TEXT UNDER STUDY.
---+---

Current:Home > MarketsCongressional draft report in Brazil recommends charges for Bolsonaro over Jan. 8 insurrection -AssetScope
Congressional draft report in Brazil recommends charges for Bolsonaro over Jan. 8 insurrection
View
Date:2025-04-19 03:35:14
RIO DE JANEIRO (AP) — A draft congressional report on Brazil’s Jan. 8 riots on Tuesday accused ex-President Jair Bolsonaro of being the insurrection’s mastermind and recommended he be criminally charged with attempting to stage a coup.
The report by Sen. Eliziane Gama followed months of hearings by a committee investigating the uprising in Brasilia, and cited evidence including phone records. It proposed charges against Bolsonaro including the violent overthrow of democratic rule.

---+---

[Saved data entries]
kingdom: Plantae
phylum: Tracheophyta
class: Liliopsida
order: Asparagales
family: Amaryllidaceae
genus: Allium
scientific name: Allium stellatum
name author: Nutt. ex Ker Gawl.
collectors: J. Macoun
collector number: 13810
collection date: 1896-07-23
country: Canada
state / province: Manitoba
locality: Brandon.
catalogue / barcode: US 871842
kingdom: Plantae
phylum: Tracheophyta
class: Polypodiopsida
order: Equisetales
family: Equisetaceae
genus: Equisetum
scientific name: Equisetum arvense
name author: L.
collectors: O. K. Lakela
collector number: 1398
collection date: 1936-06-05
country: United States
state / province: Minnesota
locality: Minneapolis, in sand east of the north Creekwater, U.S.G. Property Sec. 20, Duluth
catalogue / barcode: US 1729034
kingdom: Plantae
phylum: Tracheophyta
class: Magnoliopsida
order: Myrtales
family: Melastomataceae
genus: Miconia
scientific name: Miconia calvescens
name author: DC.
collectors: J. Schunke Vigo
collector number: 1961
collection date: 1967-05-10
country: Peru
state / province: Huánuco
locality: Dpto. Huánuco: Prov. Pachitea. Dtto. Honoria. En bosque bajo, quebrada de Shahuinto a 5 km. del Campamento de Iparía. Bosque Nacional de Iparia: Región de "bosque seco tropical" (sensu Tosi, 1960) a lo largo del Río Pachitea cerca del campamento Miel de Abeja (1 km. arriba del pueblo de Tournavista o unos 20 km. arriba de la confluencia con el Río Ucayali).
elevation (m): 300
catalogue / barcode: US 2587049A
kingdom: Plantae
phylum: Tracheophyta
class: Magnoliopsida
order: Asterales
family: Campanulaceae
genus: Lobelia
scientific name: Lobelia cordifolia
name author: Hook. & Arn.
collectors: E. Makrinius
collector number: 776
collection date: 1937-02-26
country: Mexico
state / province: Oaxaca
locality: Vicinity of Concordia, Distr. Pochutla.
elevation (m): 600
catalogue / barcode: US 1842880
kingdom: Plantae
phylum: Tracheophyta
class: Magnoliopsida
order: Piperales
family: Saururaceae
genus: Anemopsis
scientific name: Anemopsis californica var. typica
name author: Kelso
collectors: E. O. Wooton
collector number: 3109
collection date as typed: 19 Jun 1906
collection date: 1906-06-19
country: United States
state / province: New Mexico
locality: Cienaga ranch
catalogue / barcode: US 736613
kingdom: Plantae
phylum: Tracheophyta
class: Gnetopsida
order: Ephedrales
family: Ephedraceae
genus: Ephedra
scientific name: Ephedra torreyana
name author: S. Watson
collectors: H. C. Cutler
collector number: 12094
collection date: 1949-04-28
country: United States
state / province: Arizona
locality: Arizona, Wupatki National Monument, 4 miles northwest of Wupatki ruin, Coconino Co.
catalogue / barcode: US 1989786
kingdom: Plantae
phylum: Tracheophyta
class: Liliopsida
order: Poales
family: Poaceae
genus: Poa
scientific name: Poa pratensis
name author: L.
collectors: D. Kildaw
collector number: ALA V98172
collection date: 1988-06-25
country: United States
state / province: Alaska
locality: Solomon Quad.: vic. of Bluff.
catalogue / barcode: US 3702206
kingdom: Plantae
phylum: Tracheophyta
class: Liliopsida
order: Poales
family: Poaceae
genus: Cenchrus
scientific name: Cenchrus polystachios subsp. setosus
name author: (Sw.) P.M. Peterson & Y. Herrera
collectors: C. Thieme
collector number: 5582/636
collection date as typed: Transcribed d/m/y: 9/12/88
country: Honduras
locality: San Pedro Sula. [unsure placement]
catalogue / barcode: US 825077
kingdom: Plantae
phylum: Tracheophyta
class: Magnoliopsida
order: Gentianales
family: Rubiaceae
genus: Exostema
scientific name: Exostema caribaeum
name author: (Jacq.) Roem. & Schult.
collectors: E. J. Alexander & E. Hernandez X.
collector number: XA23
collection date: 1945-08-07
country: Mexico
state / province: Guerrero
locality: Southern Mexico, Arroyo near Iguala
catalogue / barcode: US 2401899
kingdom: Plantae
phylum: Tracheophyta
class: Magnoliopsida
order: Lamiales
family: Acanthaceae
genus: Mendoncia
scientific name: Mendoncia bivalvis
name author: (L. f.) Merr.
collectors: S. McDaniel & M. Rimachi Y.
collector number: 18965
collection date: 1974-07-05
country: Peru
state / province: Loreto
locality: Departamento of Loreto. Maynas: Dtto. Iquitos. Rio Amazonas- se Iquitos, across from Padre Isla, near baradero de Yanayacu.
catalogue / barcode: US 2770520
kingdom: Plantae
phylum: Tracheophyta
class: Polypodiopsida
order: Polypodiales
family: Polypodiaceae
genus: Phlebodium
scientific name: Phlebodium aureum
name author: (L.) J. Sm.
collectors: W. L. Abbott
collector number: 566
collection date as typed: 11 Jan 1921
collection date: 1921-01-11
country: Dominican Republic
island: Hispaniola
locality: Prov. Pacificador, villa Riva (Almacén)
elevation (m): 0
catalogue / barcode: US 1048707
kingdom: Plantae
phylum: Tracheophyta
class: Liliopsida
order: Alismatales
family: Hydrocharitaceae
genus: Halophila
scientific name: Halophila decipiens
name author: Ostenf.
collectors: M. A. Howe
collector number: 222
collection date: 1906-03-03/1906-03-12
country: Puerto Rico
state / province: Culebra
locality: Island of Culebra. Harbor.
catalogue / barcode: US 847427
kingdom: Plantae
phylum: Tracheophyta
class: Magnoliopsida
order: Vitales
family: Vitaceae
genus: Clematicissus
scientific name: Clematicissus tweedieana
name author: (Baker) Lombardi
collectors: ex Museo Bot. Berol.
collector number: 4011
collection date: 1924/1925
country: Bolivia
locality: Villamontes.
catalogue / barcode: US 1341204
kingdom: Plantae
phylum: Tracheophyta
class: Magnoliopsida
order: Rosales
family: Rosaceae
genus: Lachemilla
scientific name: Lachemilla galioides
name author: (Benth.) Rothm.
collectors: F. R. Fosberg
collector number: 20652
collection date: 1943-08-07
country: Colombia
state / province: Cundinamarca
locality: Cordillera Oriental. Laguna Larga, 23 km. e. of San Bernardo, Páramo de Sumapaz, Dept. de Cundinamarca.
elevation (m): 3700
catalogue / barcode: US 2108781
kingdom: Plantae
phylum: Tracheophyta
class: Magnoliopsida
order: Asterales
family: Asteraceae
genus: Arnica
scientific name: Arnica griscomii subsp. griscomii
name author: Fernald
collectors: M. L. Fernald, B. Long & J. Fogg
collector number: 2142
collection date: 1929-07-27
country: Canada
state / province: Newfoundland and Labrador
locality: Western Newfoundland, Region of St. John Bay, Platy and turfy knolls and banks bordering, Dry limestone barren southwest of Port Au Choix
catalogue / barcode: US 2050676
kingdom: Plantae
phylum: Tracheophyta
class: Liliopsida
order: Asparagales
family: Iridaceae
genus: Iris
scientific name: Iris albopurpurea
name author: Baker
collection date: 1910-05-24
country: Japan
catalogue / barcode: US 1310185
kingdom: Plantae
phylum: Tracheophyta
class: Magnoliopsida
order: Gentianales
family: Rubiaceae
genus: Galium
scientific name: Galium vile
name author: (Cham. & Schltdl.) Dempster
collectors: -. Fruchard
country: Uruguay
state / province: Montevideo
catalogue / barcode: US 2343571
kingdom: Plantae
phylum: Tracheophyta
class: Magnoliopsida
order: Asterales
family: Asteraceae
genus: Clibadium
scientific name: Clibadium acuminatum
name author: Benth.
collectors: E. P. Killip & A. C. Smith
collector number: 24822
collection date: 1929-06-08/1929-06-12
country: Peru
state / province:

---+---

QUESTIONS.
- A) Answer these questions using the Bolsonaro article:
(i) Who wrote the draft report?
(ii) What role in the insurrection did the report accuse Bolsonaro of playing?
(iii) What kind of records did the report cite as evidence?
- B) Reproduce verbatim the portion of the Bolsonaro article that opens with the words containing "The report by" and closes with "of democratic rule.".

ANSWERS TO THE PROBLEMS.
- A)
(i) Sen. Eliziane Gama
(ii) The insurrection's mastermind
(iii) Phone records

- B)
The report by Sen. Eliziane Gama followed months of hearings by a committee investigating the uprising in Brasilia, and cited evidence including phone records. It proposed charges against Bolsonaro including the violent overthrow of democratic rule.